- Born: Michigan
- Education: University of Michigan
- Scientific career
- Workplaces: Case Western Reserve University Indiana University Makerere University

= Chandy C. John =

Ryan White professor of pediatrics

Chandy C. John is an American physician who is the Ryan White Professor of Pediatrics at Indiana University. He works in collaboration with Makerere University on neurodevelopment conditions, malaria and sickle cell anemia. He was elected a Fellow of the National Academy of Medicine in 2025.

== Early life and education ==
John was born in Michigan. As a child, he travelled to India so his parents could work as clinicians at a mission hospital. He has said that his parents emphasized that his family “needed to use [their] privilege to help those who were less fortunate”. He was an undergraduate at the University of Michigan and remained there for his medical degree and residency. As a resident, he spent time in Nigeria and Bangladesh with children impacted by malaria. He realized that malaria had devastating impacts on children, but that very few people were investigating how to prevent it. He moved to Case Western Reserve University for a research fellowship, where he eventually earned a master's degree in pediatric infectious diseases.

== Research and career ==
John joined Indiana University in 2015. He is an expert in epidemiology and the neurodevelopment impacts of malaria. John works in Kenya and Uganda. John has studied the long term neurodevelopmental impacts of cerebral and severe malaria in children. He has shown that children who suffer from severe malaria have low cognitive scores, and that severe anemia can compromise the economic productivity of a household. He has explored the pathogenesis of malaria, including intestinal injury, kidney injury and coma. John works with local physicians and researchers in Uganda and Kenya, securing training grants to upskill specialists and build local capacity. John revealed a high mortality rate for children in the year after a hospital discharge, and successfully proposed chemoprevention (using medications to prevent the development of disease) as a preventative strategy.

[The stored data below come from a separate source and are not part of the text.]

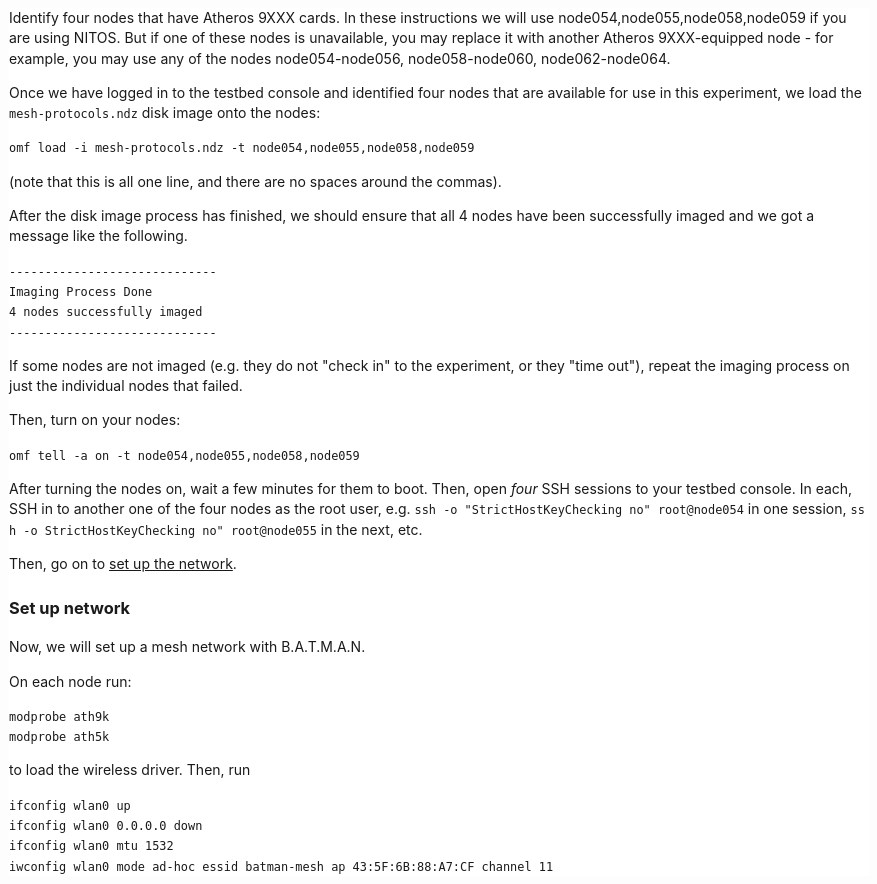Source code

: Identify four nodes that have Atheros 9XXX cards. In these instructions we will use node054,node055,node058,node059 if you are using NITOS. But if one of these nodes is unavailable, you may replace it with another Atheros 9XXX-equipped node - for example, you may use any of the nodes node054-node056, node058-node060, node062-node064.

Once we have logged in to the testbed console and identified four nodes that are available for use in this experiment, we load the `mesh-protocols.ndz` disk image onto the nodes:

```
omf load -i mesh-protocols.ndz -t node054,node055,node058,node059
```

(note that this is all one line, and there are no spaces around the commas).

After the disk image process has finished, we should ensure that all 4 nodes have been successfully imaged and we got a message like the following.

```
-----------------------------
Imaging Process Done
4 nodes successfully imaged
-----------------------------
```

If some nodes are not imaged (e.g. they do not "check in" to the experiment, or they "time out"), repeat the imaging process on just the individual nodes that failed.

Then, turn on your nodes:

```
omf tell -a on -t node054,node055,node058,node059
```

After turning the nodes on, wait a few minutes for them to boot. Then, open _four_ SSH sessions to your testbed console. In each, SSH in to another one of the four nodes as the root user, e.g. `ssh -o "StrictHostKeyChecking no" root@node054` in one session, `ssh -o StrictHostKeyChecking no" root@node055` in the next, etc.

Then, go on to [set up the network](#setupnetwork).

### Set up network

Now, we will set up a mesh network with B.A.T.M.A.N.

On each node run:

```
modprobe ath9k
modprobe ath5k
```

to load the wireless driver. Then, run

```
ifconfig wlan0 up
ifconfig wlan0 0.0.0.0 down
ifconfig wlan0 mtu 1532
iwconfig wlan0 mode ad-hoc essid batman-mesh ap 43:5F:6B:88:A7:CF channel 11
```
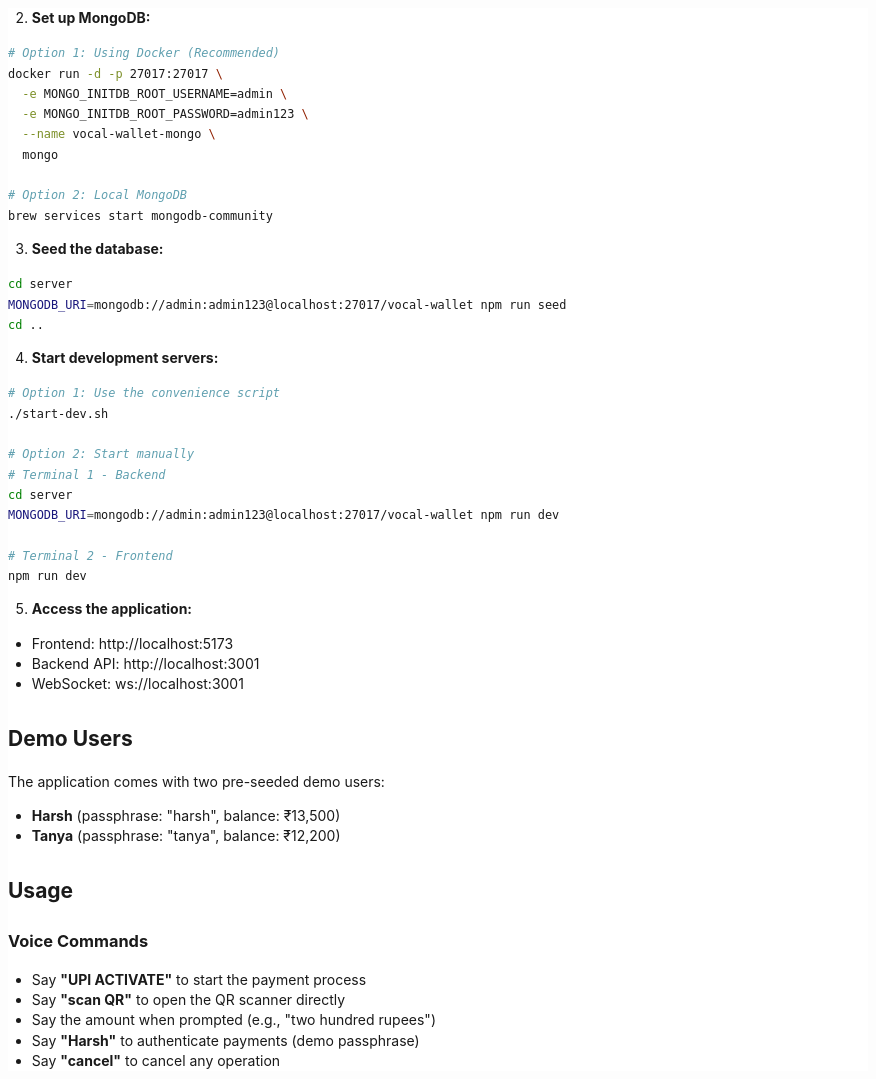 2. **Set up MongoDB:**
```bash
# Option 1: Using Docker (Recommended)
docker run -d -p 27017:27017 \
  -e MONGO_INITDB_ROOT_USERNAME=admin \
  -e MONGO_INITDB_ROOT_PASSWORD=admin123 \
  --name vocal-wallet-mongo \
  mongo

# Option 2: Local MongoDB
brew services start mongodb-community
```

3. **Seed the database:**
```bash
cd server
MONGODB_URI=mongodb://admin:admin123@localhost:27017/vocal-wallet npm run seed
cd ..
```

4. **Start development servers:**
```bash
# Option 1: Use the convenience script
./start-dev.sh

# Option 2: Start manually
# Terminal 1 - Backend
cd server
MONGODB_URI=mongodb://admin:admin123@localhost:27017/vocal-wallet npm run dev

# Terminal 2 - Frontend
npm run dev
```

5. **Access the application:**
- Frontend: http://localhost:5173
- Backend API: http://localhost:3001
- WebSocket: ws://localhost:3001

## Demo Users

The application comes with two pre-seeded demo users:

- **Harsh** (passphrase: "harsh", balance: ₹13,500)
- **Tanya** (passphrase: "tanya", balance: ₹12,200)

## Usage

### Voice Commands
- Say **"UPI ACTIVATE"** to start the payment process
- Say **"scan QR"** to open the QR scanner directly
- Say the amount when prompted (e.g., "two hundred rupees")
- Say **"Harsh"** to authenticate payments (demo passphrase)
- Say **"cancel"** to cancel any operation
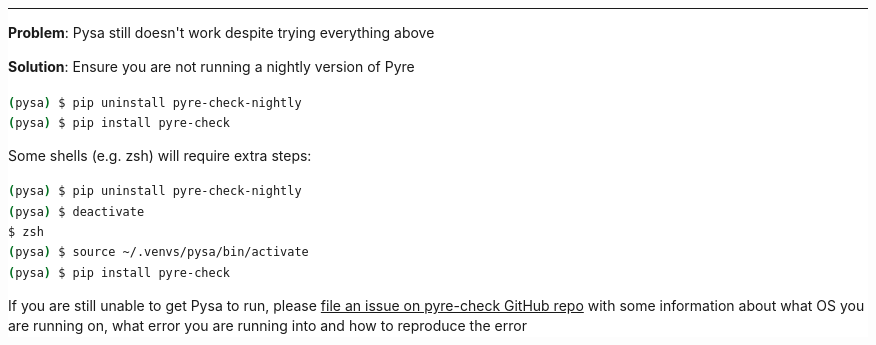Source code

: ----
**Problem**: Pysa still doesn't work despite trying everything above

**Solution**: Ensure you are not running a nightly version of Pyre
```bash
(pysa) $ pip uninstall pyre-check-nightly
(pysa) $ pip install pyre-check
```

Some shells (e.g. zsh) will require extra steps:
```zsh
(pysa) $ pip uninstall pyre-check-nightly
(pysa) $ deactivate
$ zsh
(pysa) $ source ~/.venvs/pysa/bin/activate
(pysa) $ pip install pyre-check
```

If you are still unable to get Pysa to run, please [file an issue on pyre-check GitHub repo](https://github.com/facebook/pyre-check/issues) with some information about what OS you are running on, what error you are running into and how to reproduce the error

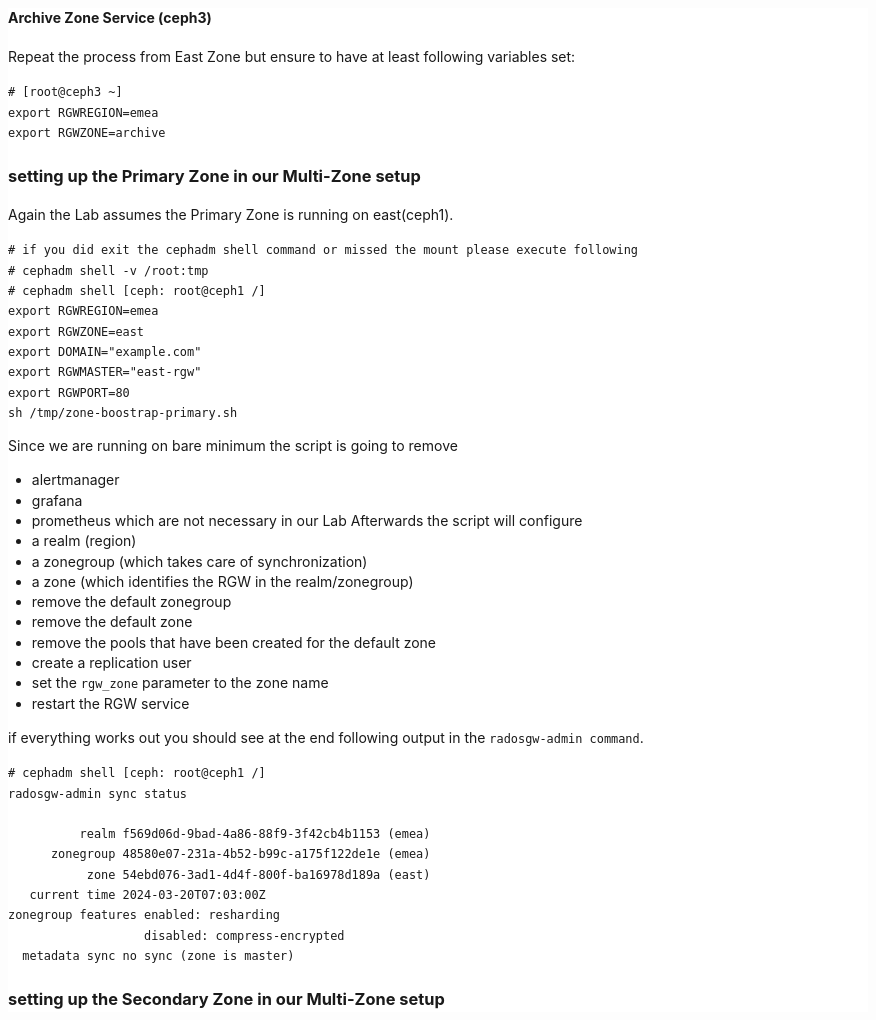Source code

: #### Archive Zone Service (ceph3)
Repeat the process from East Zone but ensure to have at least following variables set:
```
# [root@ceph3 ~]
export RGWREGION=emea
export RGWZONE=archive
```

### setting up the Primary Zone in our Multi-Zone setup
Again the Lab assumes the Primary Zone is running on east(ceph1).

```
# if you did exit the cephadm shell command or missed the mount please execute following
# cephadm shell -v /root:tmp 
# cephadm shell [ceph: root@ceph1 /]
export RGWREGION=emea
export RGWZONE=east
export DOMAIN="example.com"
export RGWMASTER="east-rgw"
export RGWPORT=80
sh /tmp/zone-boostrap-primary.sh
```

Since we are running on bare minimum the script is going to remove 
* alertmanager
* grafana
* prometheus 
which are not necessary in our Lab
Afterwards the script will configure
* a realm (region) 
* a zonegroup (which takes care of synchronization)
* a zone (which identifies the RGW in the realm/zonegroup)
* remove the default zonegroup
* remove the default zone
* remove the pools that have been created for the default zone
* create a replication user 
* set the `rgw_zone` parameter to the zone name
* restart the RGW service

if everything works out you should see at the end following output in the `radosgw-admin command`.
```
# cephadm shell [ceph: root@ceph1 /]
radosgw-admin sync status

          realm f569d06d-9bad-4a86-88f9-3f42cb4b1153 (emea)
      zonegroup 48580e07-231a-4b52-b99c-a175f122de1e (emea)
           zone 54ebd076-3ad1-4d4f-800f-ba16978d189a (east)
   current time 2024-03-20T07:03:00Z
zonegroup features enabled: resharding
                   disabled: compress-encrypted
  metadata sync no sync (zone is master)
```
### setting up the Secondary Zone in our Multi-Zone setup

John has studied infection rates in children with Sickle Cell Anemia. In some of the regions John worked in, a quarter of the children suffering from malaria also had a sickle cell trait. He led a study known as NOHARM MTD (Novel use Of Hydroxyurea in an African Region with Malaria – Maximum Tolerated Dose), which showed that hydroxyura can be used to treat malaria and reduce sickle cell infections. NOHARM changed medical guidelines in Uganda, and encouraged efforts to reduce the costs. He contributed to the creation of Global Health Uganda, a research institute in Uganda that provides support and funding to Ugandan researchers.

== Awards and honors ==
- 2011 American Society of Tropical Medicine and Hygiene Bailey Ashford Medal
- 2025 Elected Fellow of the National Academy of Medicine

== Personal life ==
John is a published poet and writer. He has said, that while he is a scientist “at the core,”, he is a “lover and believer of and supporter of the arts because that's one of the things we live for as humans”. His partner is a pianist.